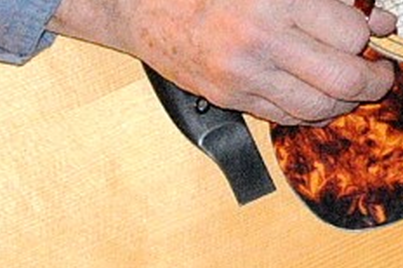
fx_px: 3767
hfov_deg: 6.1
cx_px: 533
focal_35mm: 337
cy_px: -205
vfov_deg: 4.0
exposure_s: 1/60
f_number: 7.1
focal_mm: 32
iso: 3200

#### [What is being asked]
Write out the records above exactly as they appear, leaving out any pictures.

#### [Result below]
fx_px: 3767
hfov_deg: 6.1
cx_px: 533
focal_35mm: 337
cy_px: -205
vfov_deg: 4.0
exposure_s: 1/60
f_number: 7.1
focal_mm: 32
iso: 3200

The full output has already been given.